**Quoted passage:**
-- Start --
In the end I decided against writing that book. From my personal perspective, the biggest problem in trying to balance the scales between explaining the quest for fame and fortune in a deeply competitive world and what is required to achieve it, is that you can’t write an expose unless you ‘tell everything’ – and there were things I didn’t want to tell. Time of course mellows memories and I have now decided it might be fun to jot (most) of them down. So, for those interested in my own personal adventure, here’s how it all began.

My earliest – if somewhat hazy – memories of a 1950’s childhood spent growing up with my older sister near Hampstead Heath, involve roses. Our father was a dab-hand at growing them and hovered anxiously as my mother enthusiastically waved secateurs to cut his precious blooms. Embedded in my memory bank, the rich scent of rose is one of my favourites to this day and I’m rarely without a vase of my own garden roses on my desk. Redoute’s rose prints – framed in pink of course – hang on my bathroom walls and amongst the clutter of bottles and jars on my dressing table you can always find Pure Essentials organic moisturising rose oil, Elemis rose cleansing balm and Bulgari’s shimmering bottle of Rose Goldea Eau de Parfum. 

In the garden of our London house aged about 3 – roses tucked at my waist

In a childhood quest to earn extra pocket money at the age of 9 or so, my artistic sister once picked the best blooms in the borders, bunched them up with ribbon and spent a busy morning selling them on the street corner for a shilling a posy. She did well – probably due to the hand painted card saying the funds were ‘for charity’. In reality, the cash went into her purse and it was a good scam until a neighbour alerted our mother who closed down the enterprise.
-- End --
**Data excerpts:**
-- Start --
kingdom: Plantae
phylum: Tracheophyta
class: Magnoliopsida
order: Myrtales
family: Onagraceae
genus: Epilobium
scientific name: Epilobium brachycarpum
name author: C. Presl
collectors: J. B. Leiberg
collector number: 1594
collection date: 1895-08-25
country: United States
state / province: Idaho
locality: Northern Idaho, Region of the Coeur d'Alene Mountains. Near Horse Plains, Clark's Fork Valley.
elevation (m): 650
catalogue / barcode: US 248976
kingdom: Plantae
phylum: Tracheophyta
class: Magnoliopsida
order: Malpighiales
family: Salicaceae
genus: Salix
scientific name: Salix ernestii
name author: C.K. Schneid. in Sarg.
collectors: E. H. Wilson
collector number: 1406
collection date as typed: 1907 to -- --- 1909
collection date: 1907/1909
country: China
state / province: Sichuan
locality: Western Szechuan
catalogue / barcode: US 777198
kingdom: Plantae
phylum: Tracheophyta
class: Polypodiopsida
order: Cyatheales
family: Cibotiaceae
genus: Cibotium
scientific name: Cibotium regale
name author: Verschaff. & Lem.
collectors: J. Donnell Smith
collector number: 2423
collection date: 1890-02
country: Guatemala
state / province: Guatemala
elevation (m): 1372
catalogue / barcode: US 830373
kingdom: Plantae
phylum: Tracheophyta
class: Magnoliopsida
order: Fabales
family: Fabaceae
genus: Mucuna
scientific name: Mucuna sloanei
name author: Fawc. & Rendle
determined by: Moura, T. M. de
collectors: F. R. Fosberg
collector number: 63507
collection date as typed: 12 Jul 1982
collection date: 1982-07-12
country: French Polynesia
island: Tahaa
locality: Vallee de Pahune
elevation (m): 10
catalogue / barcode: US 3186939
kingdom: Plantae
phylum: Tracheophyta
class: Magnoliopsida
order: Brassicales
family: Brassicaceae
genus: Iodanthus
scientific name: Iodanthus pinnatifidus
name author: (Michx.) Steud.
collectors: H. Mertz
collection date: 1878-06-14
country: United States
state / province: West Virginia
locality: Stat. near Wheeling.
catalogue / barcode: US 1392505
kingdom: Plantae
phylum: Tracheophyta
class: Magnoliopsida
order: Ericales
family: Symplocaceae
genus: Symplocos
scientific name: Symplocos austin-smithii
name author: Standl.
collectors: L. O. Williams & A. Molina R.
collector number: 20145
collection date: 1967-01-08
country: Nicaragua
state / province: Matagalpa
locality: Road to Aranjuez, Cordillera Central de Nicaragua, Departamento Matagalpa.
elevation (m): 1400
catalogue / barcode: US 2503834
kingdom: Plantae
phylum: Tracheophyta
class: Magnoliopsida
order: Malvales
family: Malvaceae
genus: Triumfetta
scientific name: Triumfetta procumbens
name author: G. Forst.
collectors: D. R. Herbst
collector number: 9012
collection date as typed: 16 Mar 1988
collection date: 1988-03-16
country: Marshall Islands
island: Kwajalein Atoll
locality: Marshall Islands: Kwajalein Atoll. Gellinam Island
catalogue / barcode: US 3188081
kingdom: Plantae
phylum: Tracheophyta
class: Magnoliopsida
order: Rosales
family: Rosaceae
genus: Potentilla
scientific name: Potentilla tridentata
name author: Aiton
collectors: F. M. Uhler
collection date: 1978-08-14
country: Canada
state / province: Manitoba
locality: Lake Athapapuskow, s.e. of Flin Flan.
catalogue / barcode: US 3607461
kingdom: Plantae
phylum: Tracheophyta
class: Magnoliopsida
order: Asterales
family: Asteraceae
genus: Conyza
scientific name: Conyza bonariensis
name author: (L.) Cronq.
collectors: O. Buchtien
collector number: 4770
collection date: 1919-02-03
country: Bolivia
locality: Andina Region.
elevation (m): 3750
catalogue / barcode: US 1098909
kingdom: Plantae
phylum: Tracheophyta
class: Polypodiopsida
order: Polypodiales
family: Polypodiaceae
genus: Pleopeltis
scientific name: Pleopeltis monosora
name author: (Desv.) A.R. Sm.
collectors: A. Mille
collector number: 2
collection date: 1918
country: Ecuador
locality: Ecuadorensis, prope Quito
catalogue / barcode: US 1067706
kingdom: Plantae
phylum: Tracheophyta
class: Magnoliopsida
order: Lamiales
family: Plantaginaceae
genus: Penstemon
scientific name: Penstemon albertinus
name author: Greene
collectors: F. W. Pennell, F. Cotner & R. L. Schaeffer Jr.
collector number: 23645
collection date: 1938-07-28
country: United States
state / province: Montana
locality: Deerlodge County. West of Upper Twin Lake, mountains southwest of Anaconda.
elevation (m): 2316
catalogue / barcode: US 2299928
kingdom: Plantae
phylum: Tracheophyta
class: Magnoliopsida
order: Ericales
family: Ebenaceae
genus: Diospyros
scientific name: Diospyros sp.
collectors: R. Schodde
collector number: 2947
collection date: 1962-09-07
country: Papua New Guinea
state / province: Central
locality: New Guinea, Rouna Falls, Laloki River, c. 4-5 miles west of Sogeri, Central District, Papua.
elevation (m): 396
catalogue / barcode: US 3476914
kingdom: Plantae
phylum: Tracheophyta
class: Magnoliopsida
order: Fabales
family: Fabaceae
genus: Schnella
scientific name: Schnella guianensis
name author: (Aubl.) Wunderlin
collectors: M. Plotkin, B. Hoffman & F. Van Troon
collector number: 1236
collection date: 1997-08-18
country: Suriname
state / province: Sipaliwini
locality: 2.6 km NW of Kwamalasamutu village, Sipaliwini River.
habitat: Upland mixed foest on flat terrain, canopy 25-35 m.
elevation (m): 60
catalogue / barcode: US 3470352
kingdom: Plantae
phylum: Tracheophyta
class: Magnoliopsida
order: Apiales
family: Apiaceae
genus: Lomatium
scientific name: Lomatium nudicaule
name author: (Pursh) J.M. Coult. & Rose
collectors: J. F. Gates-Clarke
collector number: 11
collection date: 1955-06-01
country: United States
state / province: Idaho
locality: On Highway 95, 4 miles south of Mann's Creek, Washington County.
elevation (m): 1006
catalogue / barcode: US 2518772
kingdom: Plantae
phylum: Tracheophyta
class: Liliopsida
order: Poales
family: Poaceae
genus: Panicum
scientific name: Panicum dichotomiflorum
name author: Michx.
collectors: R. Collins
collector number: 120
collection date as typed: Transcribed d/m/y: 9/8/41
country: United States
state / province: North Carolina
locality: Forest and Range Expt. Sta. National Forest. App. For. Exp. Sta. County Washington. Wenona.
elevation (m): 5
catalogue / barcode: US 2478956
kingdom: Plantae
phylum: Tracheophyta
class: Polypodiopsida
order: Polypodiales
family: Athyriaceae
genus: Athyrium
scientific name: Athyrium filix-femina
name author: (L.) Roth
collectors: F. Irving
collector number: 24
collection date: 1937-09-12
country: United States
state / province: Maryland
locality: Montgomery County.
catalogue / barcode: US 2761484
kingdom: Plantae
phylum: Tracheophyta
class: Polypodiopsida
-- End --
**Directions for this task:** Extract the memoir passage about childhood roses in full, reproducing every word of it unchanged. The items are separate material, apart from the memoir passage.

**Answer for this exercise:**
In the end I decided against writing that book. From my personal perspective, the biggest problem in trying to balance the scales between explaining the quest for fame and fortune in a deeply competitive world and what is required to achieve it, is that you can’t write an expose unless you ‘tell everything’ – and there were things I didn’t want to tell. Time of course mellows memories and I have now decided it might be fun to jot (most) of them down. So, for those interested in my own personal adventure, here’s how it all began.

My earliest – if somewhat hazy – memories of a 1950’s childhood spent growing up with my older sister near Hampstead Heath, involve roses. Our father was a dab-hand at growing them and hovered anxiously as my mother enthusiastically waved secateurs to cut his precious blooms. Embedded in my memory bank, the rich scent of rose is one of my favourites to this day and I’m rarely without a vase of my own garden roses on my desk. Redoute’s rose prints – framed in pink of course – hang on my bathroom walls and amongst the clutter of bottles and jars on my dressing table you can always find Pure Essentials organic moisturising rose oil, Elemis rose cleansing balm and Bulgari’s shimmering bottle of Rose Goldea Eau de Parfum. 

In the garden of our London house aged about 3 – roses tucked at my waist

In a childhood quest to earn extra pocket money at the age of 9 or so, my artistic sister once picked the best blooms in the borders, bunched them up with ribbon and spent a busy morning selling them on the street corner for a shilling a posy. She did well – probably due to the hand painted card saying the funds were ‘for charity’. In reality, the cash went into her purse and it was a good scam until a neighbour alerted our mother who closed down the enterprise.